[clug] some bash/awk scripting. use MD5's (m5sum) to find and collapse duplicate files

steve jenkin sjenkin at canb.auug.org.au
Mon Jan 23 21:54:57 MST 2012


I've needed to create this for myself, others may find it useful.
There may well be better and more well known solutions out there...
I didn't look.

The PERL mavens on-list may like to rewrite it.
Just the sort of job Larry invented it for :-)
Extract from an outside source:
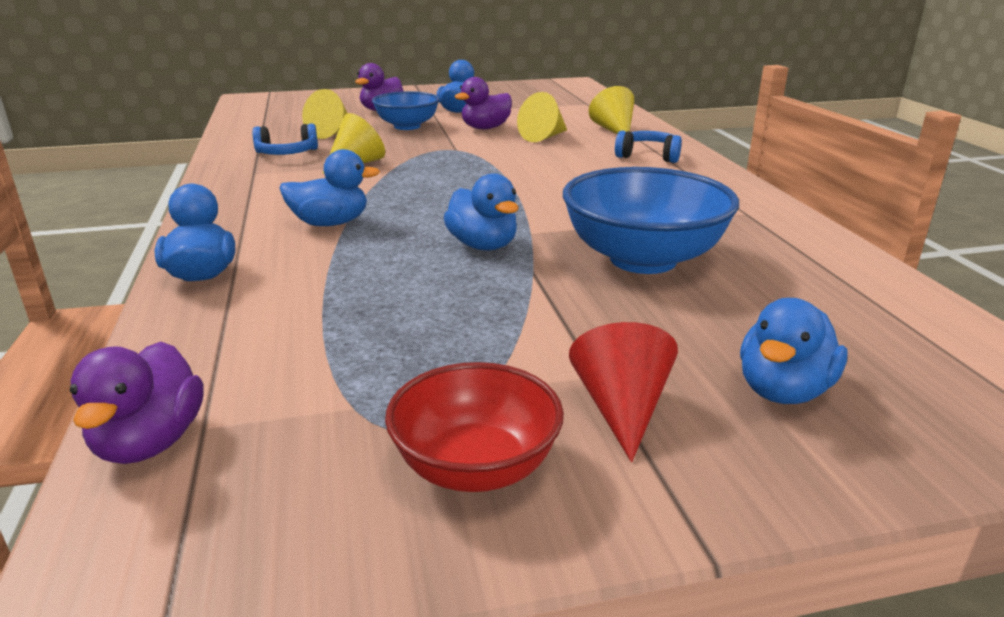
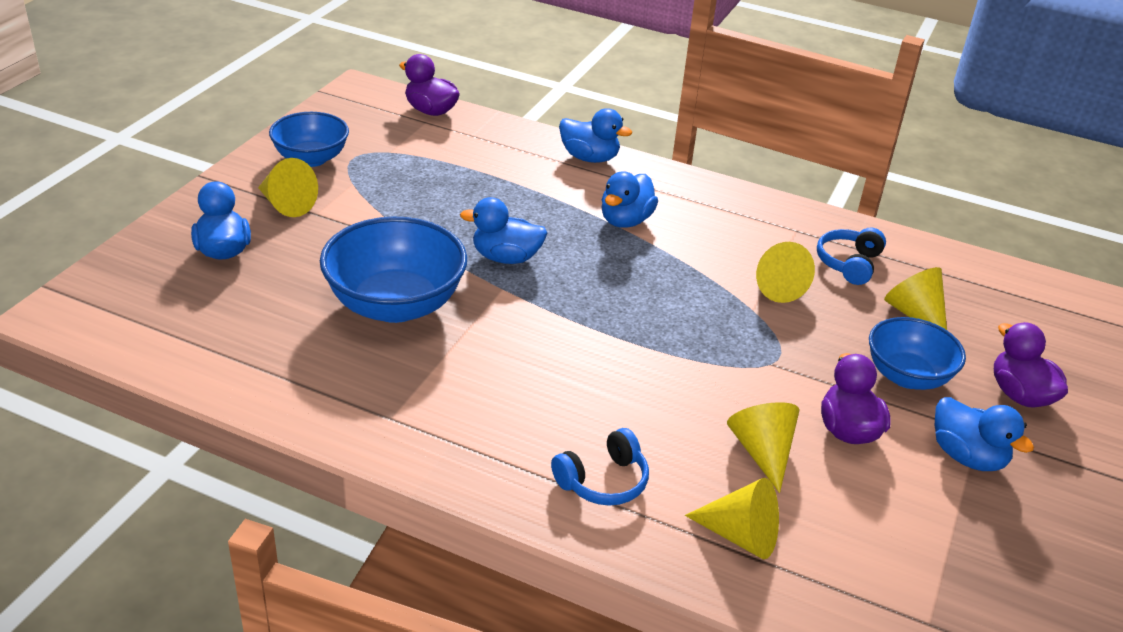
camera: 125 degrees right, 10 degrees up
(476, 467) = (311, 158): red bowl -> blue bowl
(621, 408) = (286, 204): red cone -> yellow cone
<http://members.tip.net.au/~sjenkin/code/dedup.tar>

The README:

Dedup.tar
Steve Jenkin Tue 24 Jan 2012 15:30:54 EST
mailto:sjenkin at tip.net.au

http://members.tip.net.au/~sjenkin/code/dedup.tar

## A set of scripts that use MD5's to find duplicate files
   and then collapse duplicates with 'hard links'. [see POSIX filesystem
semantics]

   The 'gen_rm_ln' script is awk [#!/usr/bin/awk]
   The others use /bin/bash.
   You'll need 'rm_ln' in your path.

   These scripts are written to test for many errors and 'be safe',
   BUT - caveat emptor. I'm sure there are edge cases I've missed.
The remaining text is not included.